> _TASK TO COMPLETE_
Within the records below, reproduce without change the lines from the line that has "fx_px: 1133" through the line that has "exposure_s: 1/555", and only those.

> _ENTRIES SHOWN_
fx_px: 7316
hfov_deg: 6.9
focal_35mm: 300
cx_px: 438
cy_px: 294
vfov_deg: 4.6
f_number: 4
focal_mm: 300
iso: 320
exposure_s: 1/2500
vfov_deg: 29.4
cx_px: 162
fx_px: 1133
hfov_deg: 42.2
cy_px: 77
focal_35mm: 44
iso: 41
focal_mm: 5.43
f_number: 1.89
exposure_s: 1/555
* * *
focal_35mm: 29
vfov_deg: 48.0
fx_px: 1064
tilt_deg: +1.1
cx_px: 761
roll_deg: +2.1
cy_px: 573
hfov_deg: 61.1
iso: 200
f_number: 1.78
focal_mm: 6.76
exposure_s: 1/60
--
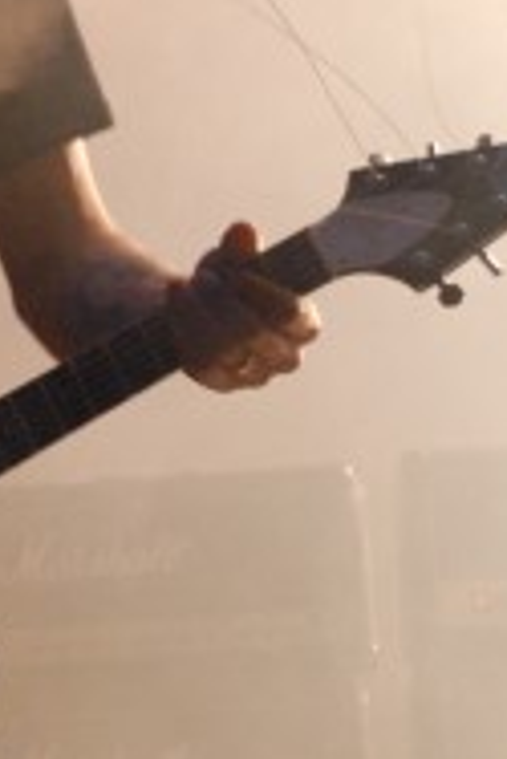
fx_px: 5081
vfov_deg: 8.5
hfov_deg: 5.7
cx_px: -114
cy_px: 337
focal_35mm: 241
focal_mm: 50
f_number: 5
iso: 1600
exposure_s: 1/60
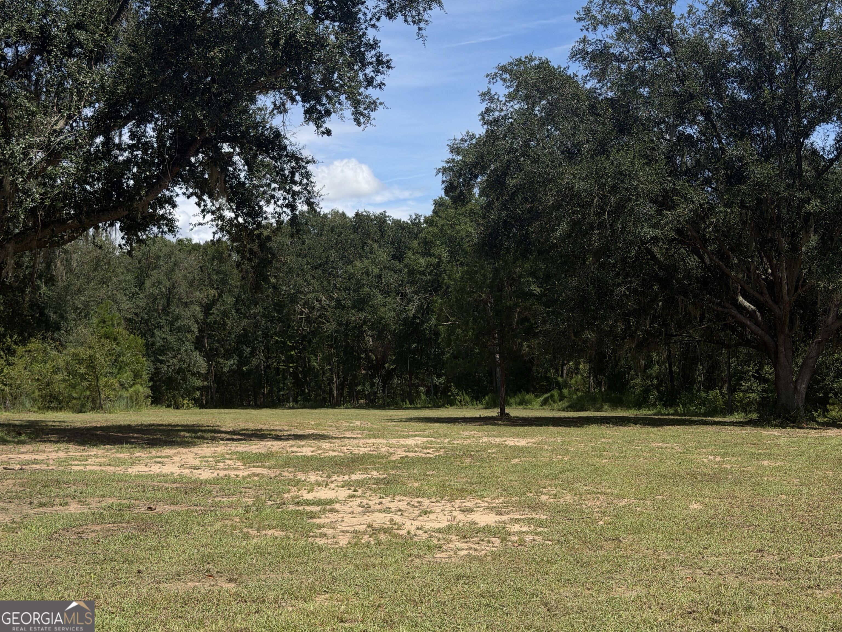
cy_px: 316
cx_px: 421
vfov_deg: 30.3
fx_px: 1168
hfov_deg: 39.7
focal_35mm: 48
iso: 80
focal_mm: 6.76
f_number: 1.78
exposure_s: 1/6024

> _SOLUTION_
fx_px: 1133
hfov_deg: 42.2
cy_px: 77
focal_35mm: 44
iso: 41
focal_mm: 5.43
f_number: 1.89
exposure_s: 1/555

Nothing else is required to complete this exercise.